__Texto para leitura__.
....................

Mas, a história não deixa de registar a passagem deste empresário por este mundo como um marco que, de uma maneira e de outra, acabou por influenciar a trajetória económica dalguns dos países integrantes do clube da CPLP, que, esta semana, reúne em Luanda os seus mais altos representantes.

Longe vai o tempo em que surgiu a CUF - Companhia União Fabril - o maior e mais diversificado grupo empresarial em Portugal por si fundado em 1865. Porém, o legado deste homem parece destinado a continuar a projectar-se num presente que deve ser trilhado sem vergonha e sem complexos do passado económico agora brilhantemente retratado na obra "Globalização em Português: revoluções e continuidades africanas".

Trata-se de uma investigação de grande fôlego histórico e académico recentemente apresentada em Lisboa pelo Prof. Jorge Braga de Macedo, da Academia de Ciências de Lisboa, do Centro de Globalização e Governação/Nova School of Business and Economics e Ministro das Finanças do XII Governo Constitucional em Portugal; com a colaboração do Prof. Alves da Rocha, um dos fundadores do Centro de Estudos e Investigação Científica da Universidade Católica de Angola e colaborador da secção de Economia da classe de Letras da Academia de Ciências de Lisboa desde 2012; e ainda da Prof. Maria Manuel Rameira, da Academia de Ciências de Lisboa, Linking Landscape, Environment, Agriculture and Food e do Instituto Superior de Agronomia/Universidade de Lisboa.

....................

__Instruções__.
1) Transcreva do excerto sobre o legado da CUF o trecho que começa em "Mas, a história" e segue até "mais altos representantes.".
2) Retome o excerto sobre o legado da CUF a partir da última frase apresentada.

__Dados fornecidos__.
....................

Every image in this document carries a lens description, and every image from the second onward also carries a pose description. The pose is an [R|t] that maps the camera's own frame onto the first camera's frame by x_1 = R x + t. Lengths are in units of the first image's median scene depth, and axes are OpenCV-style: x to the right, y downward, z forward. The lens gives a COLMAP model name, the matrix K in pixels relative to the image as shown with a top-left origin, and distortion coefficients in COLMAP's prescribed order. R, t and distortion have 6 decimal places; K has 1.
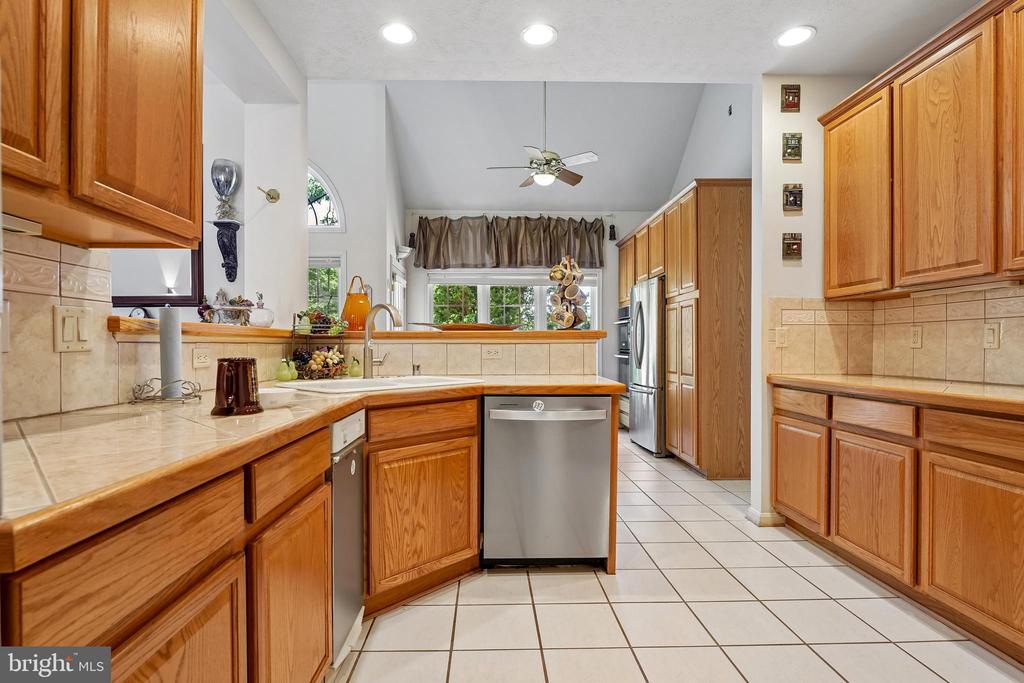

....................

__Resultados__.
1)
Mas, a história não deixa de registar a passagem deste empresário por este mundo como um marco que, de uma maneira e de outra, acabou por influenciar a trajetória económica dalguns dos países integrantes do clube da CPLP, que, esta semana, reúne em Luanda os seus mais altos representantes.

2)
Agora, que a diplomacia angolana se reduz ao eufemismo da "diplomacia económica", que consiste em andar de mão estendida a pedir empréstimos com juros por vezes incomportáveis e sem as esperadas contrapartidas estratégicas, estudar o percurso do mais paradigmático dos capitalistas da sua época - cujas iniciativas se estenderam ao chamado Ultramar português, (Angola, Moçambique e Guiné-Bissau) talvez nos pudesse levar à redescoberta de uma parte significativa da nossa história económica.

Agora que Angola está confinada "à condição de periferia do sistema económico mundial e observador passivo das grandes transformações" mundiais, o exemplo de Alfredo da Silva talvez se possa erguer como um farol capaz de iluminar, com outra visão e com outras ferramentas, o caminho a seguir pelos nossos empresários.

O tema em que se abalançam Braga de Macedo, Alves da Rocha e Maria Manuel Rameira, centra-se em Alfredo da Silva. Quem é, afinal, esse personagem que, em 1954, fundou em Angola a Confabril?

Nada mais, nada menos do que um "dinossauro heterodoxo" que nasceu em 30 de Junho de 1887, em plena monarquia liberal na Lisboa queirosiana e que, na sua trajectória, mereceria algumas "farpas" de Ramalho Ortigão.

O criador do grupo CUF assistiria à bancarrota da Monarquia portuguesa, à ditadura de Franco, ao Ultimato inglês, que levou ao regicídio e precipitou a revolução republicana, que conduziu, por sua vez, a uma outra bancarrota, ainda pior do que a primeira porque temperada com o anarquismo e "aquartelados".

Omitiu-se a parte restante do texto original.